Introduction/Language update

Hello there! Some of the ideas described in the previous post have been slowly percolating in the background. The rewrite of BDL to adopt some of those ideas is going well. The lexer hasn’t changed much, it is still quite simple, only requiring the detection of numeric types (but not yet parsing them). A numeric token is marked when it starts with -/+ followed by a numeric character (or just starting on the later). Additionally, some token types have been added for builtin functions or constants:

static const Keyword keywords[] = {
    KEYWORD("nil",    TOKEN_NIL),
    KEYWORD("true",   TOKEN_TRUE),
    KEYWORD("false",  TOKEN_FALSE),
    KEYWORD("lambda", TOKEN_LAMBDA),
    KEYWORD("if",     TOKEN_IF),
    KEYWORD("def",    TOKEN_DEF),
    KEYWORD("set",    TOKEN_SET),
    KEYWORD("fun",    TOKEN_FUN),
    KEYWORD("struct", TOKEN_STRUCT),
    KEYWORD("+",      TOKEN_ADD),
    KEYWORD("-",      TOKEN_SUB),
    KEYWORD("*",      TOKEN_MUL),
    KEYWORD("/",      TOKEN_DIV),
    KEYWORD("%",      TOKEN_MOD),
    KEYWORD("not",    TOKEN_NOT),
    KEYWORD("and",    TOKEN_AND),
    KEYWORD("or",     TOKEN_OR),
    KEYWORD("=",      TOKEN_EQ),
    KEYWORD("<",      TOKEN_LT),
    KEYWORD(">",      TOKEN_GT),
    KEYWORD("<=",     TOKEN_LE),
    KEYWORD(">=",     TOKEN_GE),
};

The parser’s task is to interpret the sequences of tokens to generate a series of root expressions/subtrees according to the grammar of the language. For example, the following generates three root expressions (Variable definition, function declaration and function call):

(def a:s64 1)

• Description of the task:
Write what comes next in the post about rewriting the BDL lexer and parser, starting right after its last line. The lines after this text play no part in what you are asked to do.

• Data:
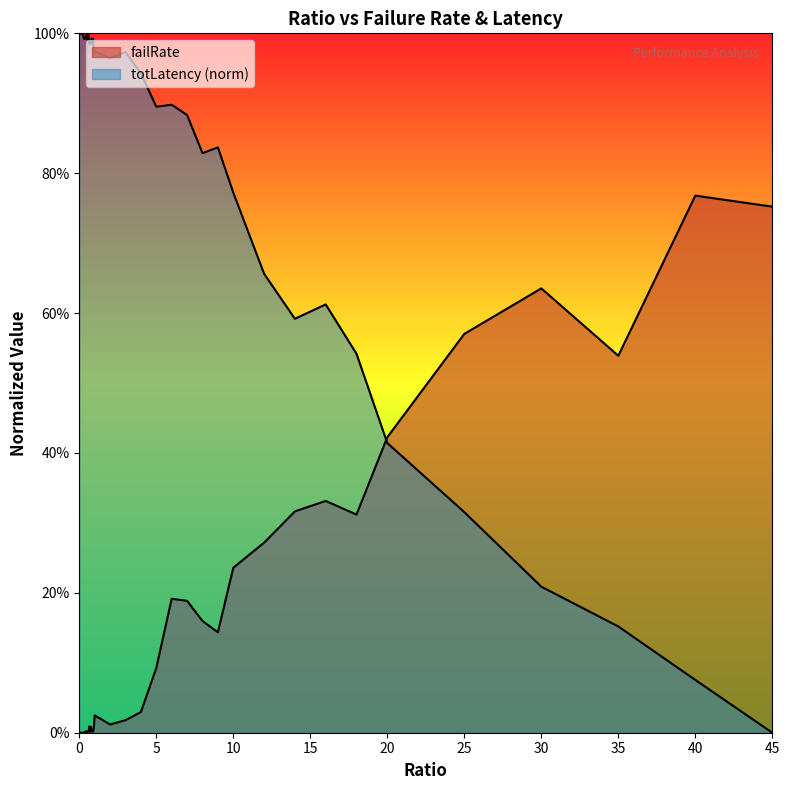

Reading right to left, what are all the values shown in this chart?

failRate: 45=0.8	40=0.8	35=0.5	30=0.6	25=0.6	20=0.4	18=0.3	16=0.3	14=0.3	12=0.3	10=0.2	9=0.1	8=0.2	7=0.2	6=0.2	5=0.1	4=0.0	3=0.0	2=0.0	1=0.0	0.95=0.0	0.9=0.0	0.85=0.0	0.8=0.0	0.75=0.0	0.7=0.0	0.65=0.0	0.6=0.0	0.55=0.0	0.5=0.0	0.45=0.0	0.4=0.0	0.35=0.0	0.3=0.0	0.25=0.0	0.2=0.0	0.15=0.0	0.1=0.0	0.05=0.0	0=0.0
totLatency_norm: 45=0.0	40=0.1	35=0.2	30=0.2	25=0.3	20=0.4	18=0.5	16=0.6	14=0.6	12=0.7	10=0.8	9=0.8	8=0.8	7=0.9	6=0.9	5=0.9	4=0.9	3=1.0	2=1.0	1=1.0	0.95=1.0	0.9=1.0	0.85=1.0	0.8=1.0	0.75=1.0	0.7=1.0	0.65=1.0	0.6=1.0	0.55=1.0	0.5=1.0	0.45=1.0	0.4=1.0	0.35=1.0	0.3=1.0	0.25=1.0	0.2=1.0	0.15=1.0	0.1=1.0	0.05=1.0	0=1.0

==

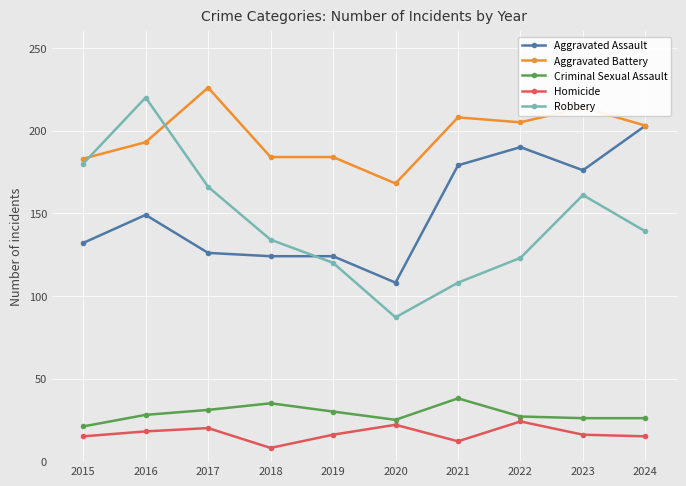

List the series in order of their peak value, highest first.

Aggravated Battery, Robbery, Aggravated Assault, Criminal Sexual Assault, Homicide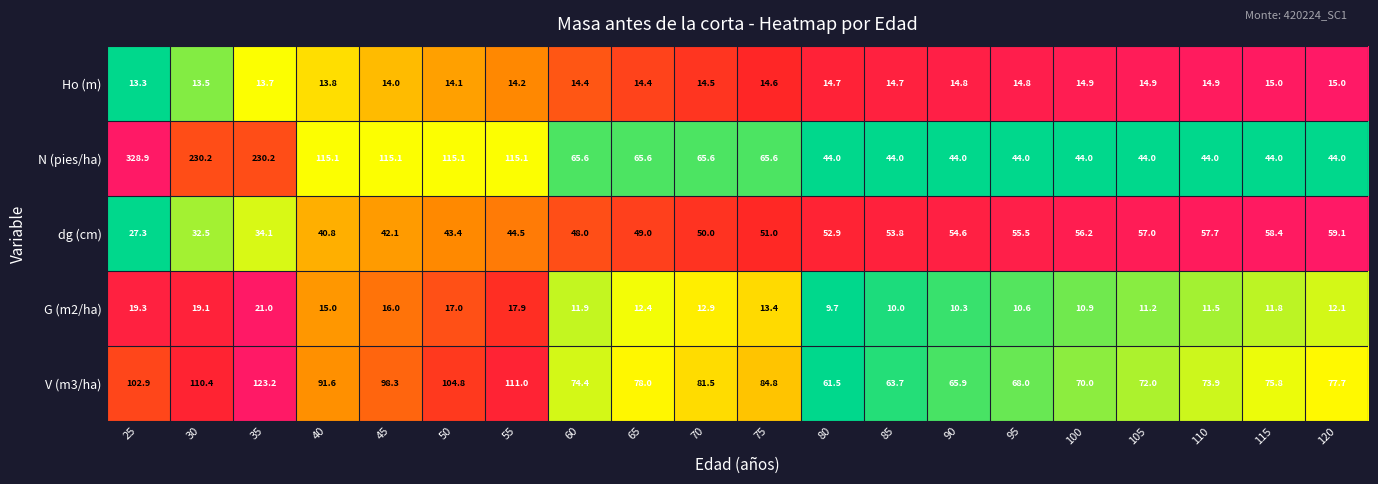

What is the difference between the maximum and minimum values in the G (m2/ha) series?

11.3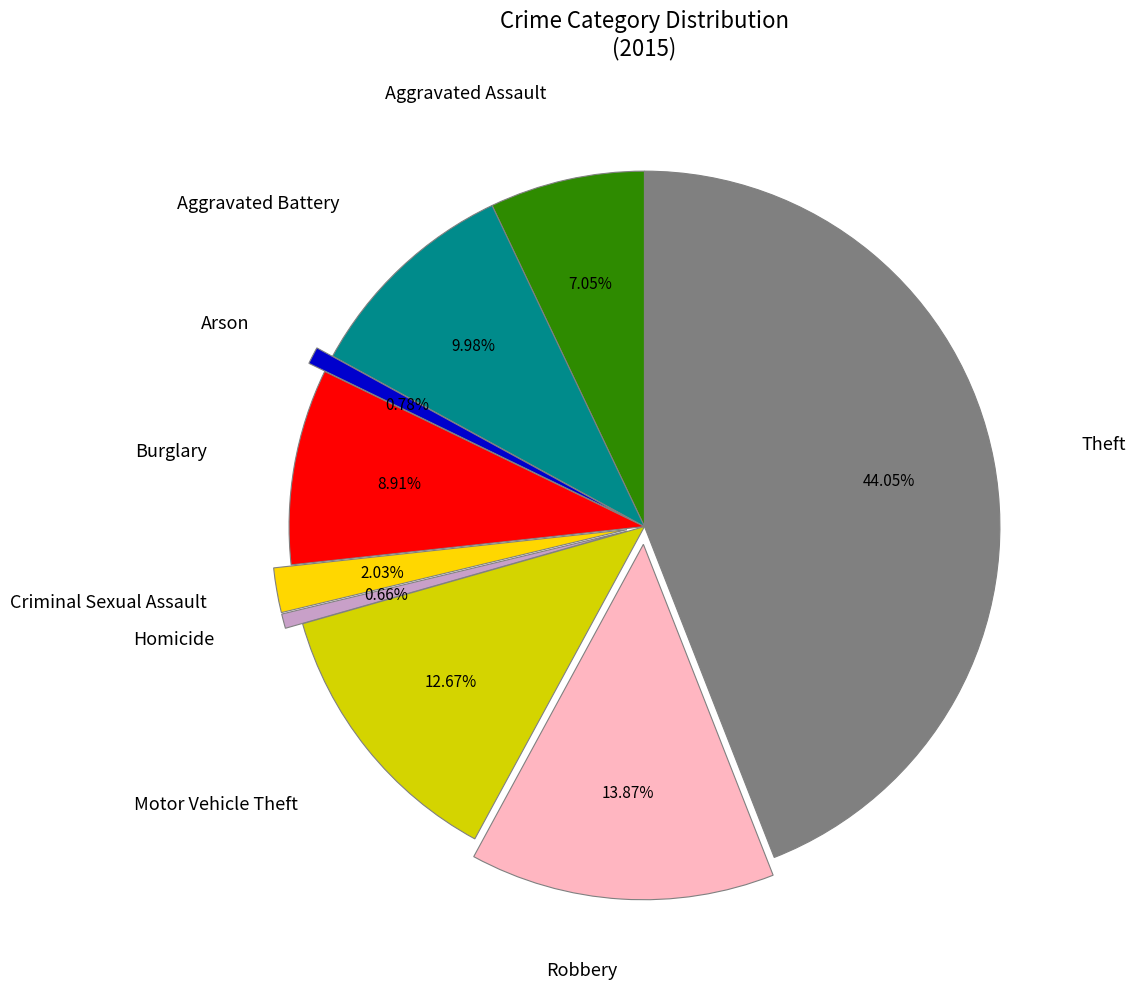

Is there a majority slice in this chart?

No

• Exercise output:
(fun fib (n: s64): s64
    (if (<= n 2)
        1
        (+ (fib (- n 1)) (fib (- n 2)))))

(fib a)

Currently we require type annotations for symbols in variable declarations, function parameters/return types but more on that later. Each of these trees is composed of a number of nodes, not too dissimilar from what we used in previous iterations of the language. Nodes are tagged union structs that keep track of the line/column of the expression that generated them and the relevant information for each node type:

typedef enum NodeType {
    NODE_BUILTIN,
    NODE_NUMBER,
    NODE_BOOL,
    NODE_STRING,
    NODE_SYMBOL,
    NODE_TYPE,
    NODE_DEF,
    NODE_SET,
    NODE_FUN,
    NODE_BLOCK,
    NODE_IF,
    NODE_FUNCALL,
} NodeType;

typedef struct Node {
    size_t id;
    NodeType type;
    size_t line;
    size_t col;
    struct Type *expr_type;

    union {
        // Numbers.
        struct {
            bool negative;
            size_t integral;
            size_t fractional;
        } number;

        // String/symbol/type.
        StringView string;

        // Boolean.
        bool boolean;

        // Builtin primitive.
        struct {
            TokenType type;
            struct Node **args;
        } builtin;

        // Function call.
        struct {
            struct Node *name;
            struct Node **args;
        } funcall;

        // Variable definition.
        struct {
            struct Node *symbol;
            struct Node *value;
            struct Node *type;
        } def;

        // Variable assignment.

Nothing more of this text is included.